Jennifer Gil, RN, who works in the emergency trauma department at Thomas Jefferson University Hospital in Philadelphia, said she and many of her nursing colleagues are operating “in crisis mode.” The situation has had an “immense personal impact to our physical and mental health as we place ourselves and our families in harm’s way.”
Frequently, Gil said, she hears comments of desperation from her colleagues, as well as herself, with words like “I am not sure how I can do this much longer” and “I never thought I would consider leaving nursing.”
Asked if the ANA has heard of nurses receiving poor quality N95 masks or fake N95 masks, Grant responded that it’s a “huge concern” that is putting lives in danger. He said the ANA hopes the Trump administration and the Coronavirus Task Force will work hard to stop those sales.
The organization has heard from nurses complaining that the batches of masks they’re provided said to be N95 are “are either counterfeit or that they’re not true N95 masks,” adding big concerns that breaks in the barrier will make it easy for the virus to enter “and infect the caregiver, and then subsequently they take it home to their loved ones, and worse yet, some of their colleagues, and some other patients that they may be caring for,” Grant said.
Hospitals and other facilities spend a lot of money on these masks that they give to their nursing personnel, only to later learn they aren’t what they thought they purchased, he said.
Veenema emphasized problems with reusing re-decontaminated N95 masks over time.
Survey data, she said, indicated nurses were being asked to reuse their N95 masks beyond the 5-day “contingency limit” specified by the CDC, which she called “very concerning.”

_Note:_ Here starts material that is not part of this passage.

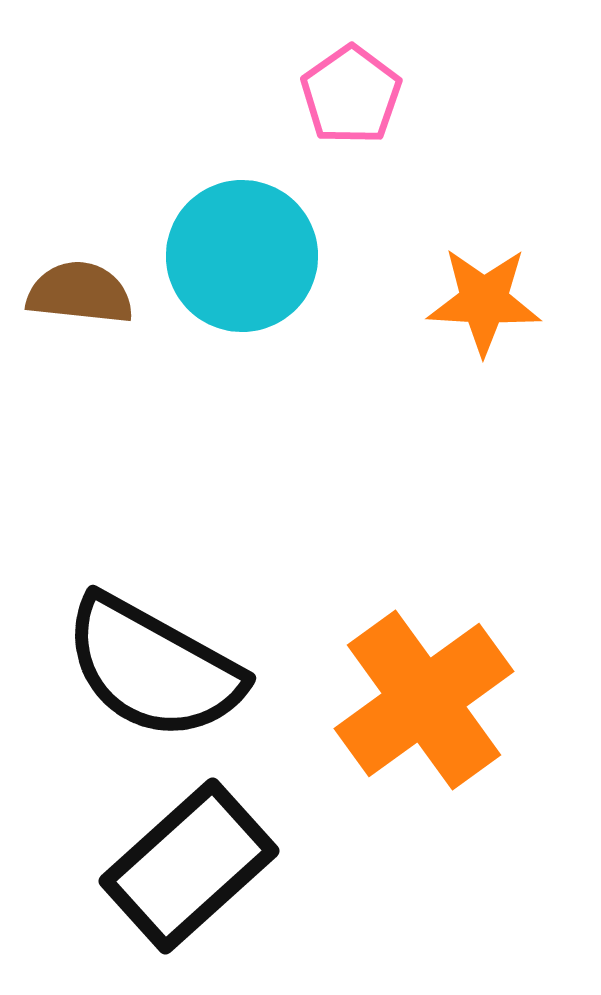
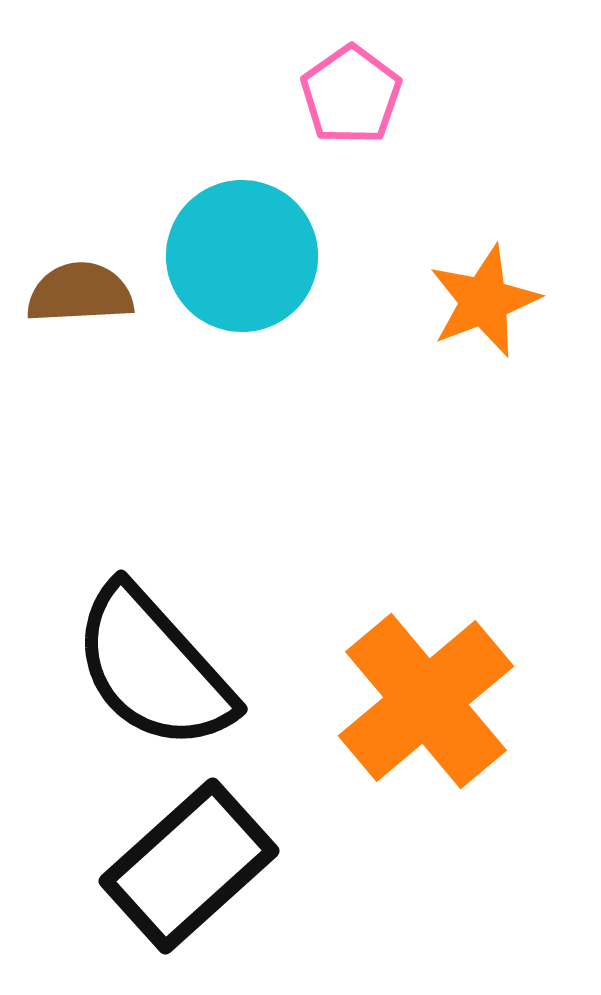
brown semicircle: rotated 9 degrees counterclockwise
orange star: rotated 24 degrees counterclockwise
black semicircle: rotated 19 degrees clockwise
orange cross: moved 2 px right, 1 px down; rotated 4 degrees counterclockwise
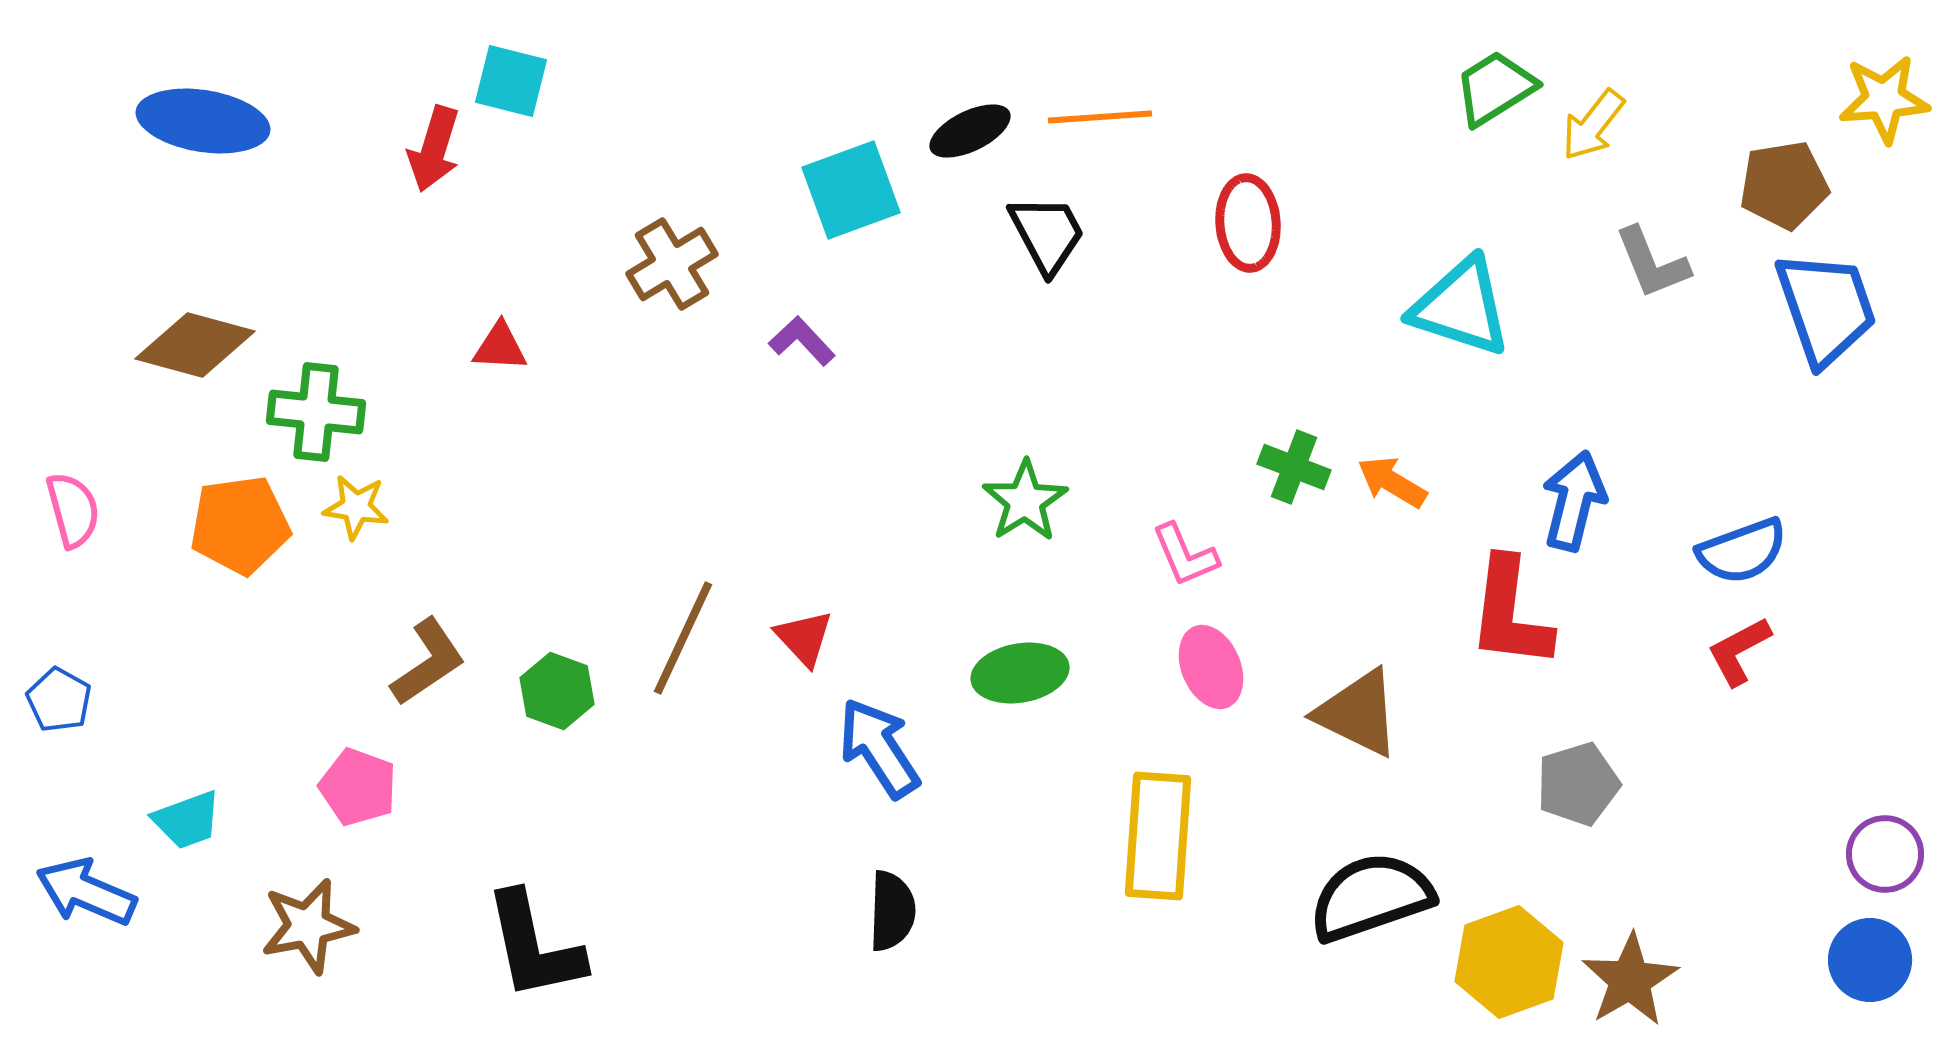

“Masks may be contaminated with other things than SARS-CoV-2. MRSA is in hospitals. Clostridium difficile is in hospitals. Things splash up on masks: blood, saliva, fluids. All these things were the rationale behind the single time use.”
There is no end in sight to these problems, said Grant, who predicted a mounting toll on the healthcare workforce for another six months to a year, with no reliable vaccine.
Veenema added that the problems nurses face with COVID-19 are compounded by wildfires in the West, hurricanes, and other disruptions with climate change. These “have rendered the United States vulnerable across a number of different levels,” she said, adding that the PPE shortage, at least, is correctable.
In a news release, the ANA called for federal leaders to approve full use of the Defense Production Act to increase domestic production of PPE, pass the Medical Supply Chain Emergency Act of 2020 or other legislation that achieves the same goal, and expand investment in testing and public health infrastructure.
The ANA issued its warnings as unions representing nurses have filed lawsuits and workplace complaints accusing hospitals of failing to protect workers with adequate PPE, refusing to test workers, or requiring them to return to work while still COVID-positive.